→ TO-DO ITEM:
Below are the records; copy exactly the stretch from the line containing "dây điện, công tắc, dây cáp,…" through the line containing "Sửa chữa đường nước gặp sự cố: rồ nước, mất", both ends included, and nothing else.

--------

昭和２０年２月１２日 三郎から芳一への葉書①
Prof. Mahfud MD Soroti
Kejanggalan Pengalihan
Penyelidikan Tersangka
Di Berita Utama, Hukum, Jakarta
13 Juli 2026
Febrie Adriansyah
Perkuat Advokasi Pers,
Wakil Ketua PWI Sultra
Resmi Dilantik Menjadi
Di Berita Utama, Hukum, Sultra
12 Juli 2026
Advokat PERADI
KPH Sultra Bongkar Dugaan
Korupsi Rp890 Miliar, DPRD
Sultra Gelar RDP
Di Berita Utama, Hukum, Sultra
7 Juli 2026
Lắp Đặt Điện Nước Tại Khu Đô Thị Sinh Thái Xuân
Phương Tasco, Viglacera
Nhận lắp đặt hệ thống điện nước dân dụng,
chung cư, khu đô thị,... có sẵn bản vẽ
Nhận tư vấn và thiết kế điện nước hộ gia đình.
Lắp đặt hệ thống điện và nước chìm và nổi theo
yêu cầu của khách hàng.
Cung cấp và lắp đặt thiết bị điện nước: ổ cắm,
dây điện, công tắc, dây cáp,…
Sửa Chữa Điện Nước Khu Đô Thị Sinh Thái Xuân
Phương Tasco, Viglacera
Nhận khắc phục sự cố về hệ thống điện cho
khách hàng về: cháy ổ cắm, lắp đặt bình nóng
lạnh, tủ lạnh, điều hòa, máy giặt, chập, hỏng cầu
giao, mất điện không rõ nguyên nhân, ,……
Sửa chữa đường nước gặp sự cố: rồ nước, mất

--------

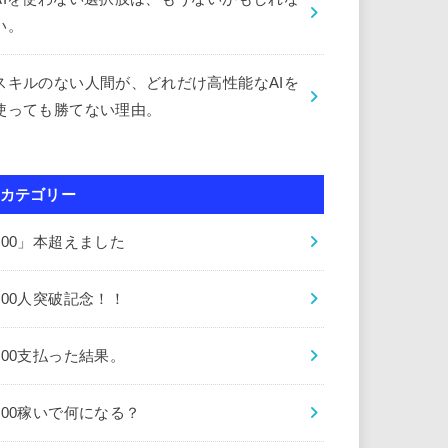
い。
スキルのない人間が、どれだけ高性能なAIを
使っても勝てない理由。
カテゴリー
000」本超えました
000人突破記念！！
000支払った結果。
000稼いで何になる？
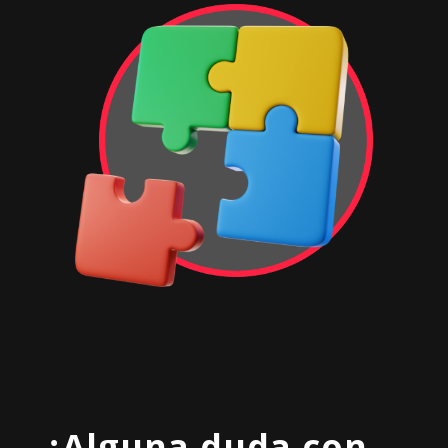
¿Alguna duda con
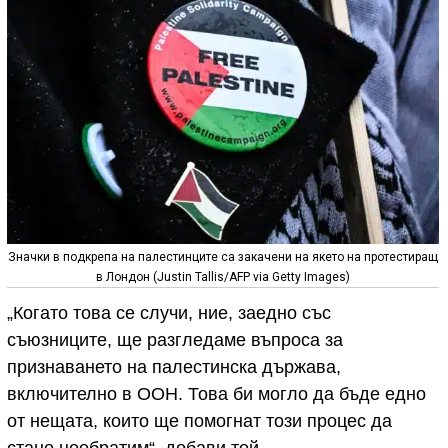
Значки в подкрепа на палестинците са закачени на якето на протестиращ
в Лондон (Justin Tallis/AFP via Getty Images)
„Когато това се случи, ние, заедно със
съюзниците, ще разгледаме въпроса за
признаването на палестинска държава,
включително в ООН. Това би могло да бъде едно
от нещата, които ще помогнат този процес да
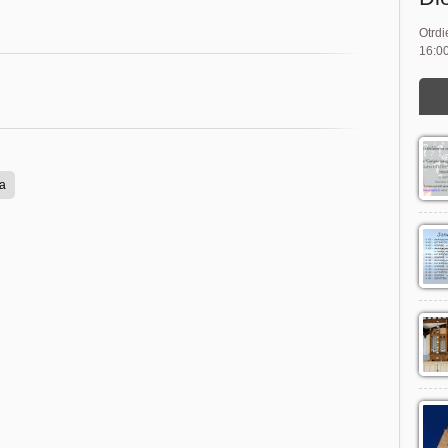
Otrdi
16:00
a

--------

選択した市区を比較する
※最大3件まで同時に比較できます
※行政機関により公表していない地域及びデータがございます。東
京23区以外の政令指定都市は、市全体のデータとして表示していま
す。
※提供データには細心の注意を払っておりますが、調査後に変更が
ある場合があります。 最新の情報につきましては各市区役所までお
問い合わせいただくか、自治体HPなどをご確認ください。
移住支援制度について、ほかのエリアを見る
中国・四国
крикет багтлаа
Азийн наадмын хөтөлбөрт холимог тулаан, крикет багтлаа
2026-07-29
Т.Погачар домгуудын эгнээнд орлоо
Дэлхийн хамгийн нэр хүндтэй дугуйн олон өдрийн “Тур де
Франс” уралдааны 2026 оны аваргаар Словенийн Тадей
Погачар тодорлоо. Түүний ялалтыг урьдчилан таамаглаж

--------

→ EXERCISE ANSWER:
dây điện, công tắc, dây cáp,…
Sửa Chữa Điện Nước Khu Đô Thị Sinh Thái Xuân
Phương Tasco, Viglacera
Nhận khắc phục sự cố về hệ thống điện cho
khách hàng về: cháy ổ cắm, lắp đặt bình nóng
lạnh, tủ lạnh, điều hòa, máy giặt, chập, hỏng cầu
giao, mất điện không rõ nguyên nhân, ,……
Sửa chữa đường nước gặp sự cố: rồ nước, mất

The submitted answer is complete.